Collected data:

***

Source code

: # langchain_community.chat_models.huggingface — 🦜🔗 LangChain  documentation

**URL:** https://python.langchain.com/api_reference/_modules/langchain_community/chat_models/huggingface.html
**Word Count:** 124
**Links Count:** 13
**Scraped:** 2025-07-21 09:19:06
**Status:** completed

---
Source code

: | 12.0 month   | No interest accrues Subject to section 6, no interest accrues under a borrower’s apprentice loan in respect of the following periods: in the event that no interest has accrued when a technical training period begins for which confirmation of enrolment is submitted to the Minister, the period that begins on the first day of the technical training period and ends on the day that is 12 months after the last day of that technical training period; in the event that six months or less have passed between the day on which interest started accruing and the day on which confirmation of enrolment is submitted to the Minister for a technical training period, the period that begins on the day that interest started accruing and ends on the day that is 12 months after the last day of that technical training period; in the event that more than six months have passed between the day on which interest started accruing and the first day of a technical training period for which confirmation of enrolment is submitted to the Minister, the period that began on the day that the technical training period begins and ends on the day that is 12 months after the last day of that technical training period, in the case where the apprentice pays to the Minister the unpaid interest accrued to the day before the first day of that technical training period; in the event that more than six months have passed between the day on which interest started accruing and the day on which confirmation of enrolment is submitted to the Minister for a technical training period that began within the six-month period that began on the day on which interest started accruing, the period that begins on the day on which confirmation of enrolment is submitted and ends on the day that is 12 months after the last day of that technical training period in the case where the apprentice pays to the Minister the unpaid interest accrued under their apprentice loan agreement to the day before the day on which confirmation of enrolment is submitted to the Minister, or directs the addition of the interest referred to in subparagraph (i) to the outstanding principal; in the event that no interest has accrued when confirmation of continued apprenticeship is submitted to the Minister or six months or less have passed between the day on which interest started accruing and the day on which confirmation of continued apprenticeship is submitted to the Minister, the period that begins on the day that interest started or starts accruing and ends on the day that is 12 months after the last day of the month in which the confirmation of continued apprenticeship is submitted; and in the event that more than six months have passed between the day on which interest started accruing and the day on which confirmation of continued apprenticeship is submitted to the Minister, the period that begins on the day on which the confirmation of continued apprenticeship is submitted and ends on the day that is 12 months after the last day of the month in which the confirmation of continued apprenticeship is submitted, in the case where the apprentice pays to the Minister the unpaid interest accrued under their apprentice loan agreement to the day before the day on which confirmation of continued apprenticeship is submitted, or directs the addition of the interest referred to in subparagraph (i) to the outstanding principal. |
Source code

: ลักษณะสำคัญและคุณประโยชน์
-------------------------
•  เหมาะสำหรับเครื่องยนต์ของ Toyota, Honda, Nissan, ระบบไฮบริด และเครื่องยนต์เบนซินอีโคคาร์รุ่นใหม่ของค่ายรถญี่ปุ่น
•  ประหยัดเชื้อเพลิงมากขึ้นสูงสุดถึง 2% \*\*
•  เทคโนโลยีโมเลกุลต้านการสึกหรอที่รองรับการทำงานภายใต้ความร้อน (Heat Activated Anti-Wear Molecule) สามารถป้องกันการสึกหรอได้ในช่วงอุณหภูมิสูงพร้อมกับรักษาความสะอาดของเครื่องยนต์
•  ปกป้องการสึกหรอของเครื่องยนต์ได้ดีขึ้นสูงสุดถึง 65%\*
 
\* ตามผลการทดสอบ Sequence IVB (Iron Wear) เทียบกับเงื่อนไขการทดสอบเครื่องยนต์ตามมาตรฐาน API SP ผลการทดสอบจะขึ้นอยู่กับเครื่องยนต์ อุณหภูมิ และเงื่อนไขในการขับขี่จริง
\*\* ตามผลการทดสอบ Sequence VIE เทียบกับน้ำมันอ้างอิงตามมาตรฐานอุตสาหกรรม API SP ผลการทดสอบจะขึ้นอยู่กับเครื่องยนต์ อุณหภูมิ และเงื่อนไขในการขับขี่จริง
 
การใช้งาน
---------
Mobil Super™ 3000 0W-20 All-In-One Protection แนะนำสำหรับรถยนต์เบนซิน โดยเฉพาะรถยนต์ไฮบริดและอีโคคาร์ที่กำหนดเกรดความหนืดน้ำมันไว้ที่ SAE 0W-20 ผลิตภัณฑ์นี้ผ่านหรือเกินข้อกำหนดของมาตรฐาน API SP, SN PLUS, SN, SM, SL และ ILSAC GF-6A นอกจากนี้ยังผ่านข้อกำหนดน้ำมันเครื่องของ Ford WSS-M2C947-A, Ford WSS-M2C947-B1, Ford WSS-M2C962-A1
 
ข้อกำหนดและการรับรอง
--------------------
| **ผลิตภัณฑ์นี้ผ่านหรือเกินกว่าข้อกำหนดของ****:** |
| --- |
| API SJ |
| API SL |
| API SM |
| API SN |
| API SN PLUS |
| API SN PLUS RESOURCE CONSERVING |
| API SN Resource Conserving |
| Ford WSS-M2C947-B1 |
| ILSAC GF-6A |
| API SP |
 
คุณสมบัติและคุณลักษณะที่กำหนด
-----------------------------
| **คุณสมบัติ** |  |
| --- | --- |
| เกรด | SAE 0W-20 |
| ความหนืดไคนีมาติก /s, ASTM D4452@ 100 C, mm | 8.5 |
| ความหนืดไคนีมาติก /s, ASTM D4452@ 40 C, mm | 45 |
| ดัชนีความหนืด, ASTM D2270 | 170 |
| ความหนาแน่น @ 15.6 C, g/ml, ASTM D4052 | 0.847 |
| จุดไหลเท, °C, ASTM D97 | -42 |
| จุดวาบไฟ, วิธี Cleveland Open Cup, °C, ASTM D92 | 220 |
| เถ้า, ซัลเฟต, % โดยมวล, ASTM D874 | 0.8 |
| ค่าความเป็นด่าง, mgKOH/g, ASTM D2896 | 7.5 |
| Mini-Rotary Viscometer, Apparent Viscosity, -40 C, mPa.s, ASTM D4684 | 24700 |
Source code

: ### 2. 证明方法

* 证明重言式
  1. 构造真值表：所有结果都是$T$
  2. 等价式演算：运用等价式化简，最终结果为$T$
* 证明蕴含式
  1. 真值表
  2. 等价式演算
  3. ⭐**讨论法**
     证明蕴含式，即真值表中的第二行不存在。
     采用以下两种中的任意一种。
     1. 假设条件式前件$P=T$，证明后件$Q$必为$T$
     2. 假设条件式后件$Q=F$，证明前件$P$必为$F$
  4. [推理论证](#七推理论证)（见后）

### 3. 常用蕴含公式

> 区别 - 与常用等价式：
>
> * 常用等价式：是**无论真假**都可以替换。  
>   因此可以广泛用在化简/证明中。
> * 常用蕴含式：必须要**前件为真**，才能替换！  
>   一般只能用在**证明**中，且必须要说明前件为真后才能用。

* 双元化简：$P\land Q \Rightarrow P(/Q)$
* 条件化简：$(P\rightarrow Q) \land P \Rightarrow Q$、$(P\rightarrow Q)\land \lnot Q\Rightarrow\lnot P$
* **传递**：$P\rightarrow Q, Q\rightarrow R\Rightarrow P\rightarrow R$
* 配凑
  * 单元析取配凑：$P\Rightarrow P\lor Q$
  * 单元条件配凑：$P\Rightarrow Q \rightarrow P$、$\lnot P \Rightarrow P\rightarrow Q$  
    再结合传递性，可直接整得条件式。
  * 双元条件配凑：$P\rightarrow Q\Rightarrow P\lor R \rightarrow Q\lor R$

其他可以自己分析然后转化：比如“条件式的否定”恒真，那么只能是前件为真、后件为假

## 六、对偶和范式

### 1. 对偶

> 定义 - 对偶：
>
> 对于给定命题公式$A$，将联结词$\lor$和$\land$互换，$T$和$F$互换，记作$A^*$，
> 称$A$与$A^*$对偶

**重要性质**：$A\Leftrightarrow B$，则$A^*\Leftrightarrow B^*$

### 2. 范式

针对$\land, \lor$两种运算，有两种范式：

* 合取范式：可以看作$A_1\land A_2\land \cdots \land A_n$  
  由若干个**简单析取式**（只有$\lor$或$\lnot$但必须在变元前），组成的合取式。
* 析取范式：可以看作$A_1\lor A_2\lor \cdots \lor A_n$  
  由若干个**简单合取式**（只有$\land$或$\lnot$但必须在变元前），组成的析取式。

***

### ASSIGNED TASK
Could you restate, word for word, the lines above from the one with "Honda, Nissan, ระบบไฮบริด" to the one with "D2896 | 7.5 |", both included?

### REPLY
•  เหมาะสำหรับเครื่องยนต์ของ Toyota, Honda, Nissan, ระบบไฮบริด และเครื่องยนต์เบนซินอีโคคาร์รุ่นใหม่ของค่ายรถญี่ปุ่น
•  ประหยัดเชื้อเพลิงมากขึ้นสูงสุดถึง 2% \*\*
•  เทคโนโลยีโมเลกุลต้านการสึกหรอที่รองรับการทำงานภายใต้ความร้อน (Heat Activated Anti-Wear Molecule) สามารถป้องกันการสึกหรอได้ในช่วงอุณหภูมิสูงพร้อมกับรักษาความสะอาดของเครื่องยนต์
•  ปกป้องการสึกหรอของเครื่องยนต์ได้ดีขึ้นสูงสุดถึง 65%\*
 
\* ตามผลการทดสอบ Sequence IVB (Iron Wear) เทียบกับเงื่อนไขการทดสอบเครื่องยนต์ตามมาตรฐาน API SP ผลการทดสอบจะขึ้นอยู่กับเครื่องยนต์ อุณหภูมิ และเงื่อนไขในการขับขี่จริง
\*\* ตามผลการทดสอบ Sequence VIE เทียบกับน้ำมันอ้างอิงตามมาตรฐานอุตสาหกรรม API SP ผลการทดสอบจะขึ้นอยู่กับเครื่องยนต์ อุณหภูมิ และเงื่อนไขในการขับขี่จริง
 
การใช้งาน
---------
Mobil Super™ 3000 0W-20 All-In-One Protection แนะนำสำหรับรถยนต์เบนซิน โดยเฉพาะรถยนต์ไฮบริดและอีโคคาร์ที่กำหนดเกรดความหนืดน้ำมันไว้ที่ SAE 0W-20 ผลิตภัณฑ์นี้ผ่านหรือเกินข้อกำหนดของมาตรฐาน API SP, SN PLUS, SN, SM, SL และ ILSAC GF-6A นอกจากนี้ยังผ่านข้อกำหนดน้ำมันเครื่องของ Ford WSS-M2C947-A, Ford WSS-M2C947-B1, Ford WSS-M2C962-A1
 
ข้อกำหนดและการรับรอง
--------------------
| **ผลิตภัณฑ์นี้ผ่านหรือเกินกว่าข้อกำหนดของ****:** |
| --- |
| API SJ |
| API SL |
| API SM |
| API SN |
| API SN PLUS |
| API SN PLUS RESOURCE CONSERVING |
| API SN Resource Conserving |
| Ford WSS-M2C947-B1 |
| ILSAC GF-6A |
| API SP |
 
คุณสมบัติและคุณลักษณะที่กำหนด
-----------------------------
| **คุณสมบัติ** |  |
| --- | --- |
| เกรด | SAE 0W-20 |
| ความหนืดไคนีมาติก /s, ASTM D4452@ 100 C, mm | 8.5 |
| ความหนืดไคนีมาติก /s, ASTM D4452@ 40 C, mm | 45 |
| ดัชนีความหนืด, ASTM D2270 | 170 |
| ความหนาแน่น @ 15.6 C, g/ml, ASTM D4052 | 0.847 |
| จุดไหลเท, °C, ASTM D97 | -42 |
| จุดวาบไฟ, วิธี Cleveland Open Cup, °C, ASTM D92 | 220 |
| เถ้า, ซัลเฟต, % โดยมวล, ASTM D874 | 0.8 |
| ค่าความเป็นด่าง, mgKOH/g, ASTM D2896 | 7.5 |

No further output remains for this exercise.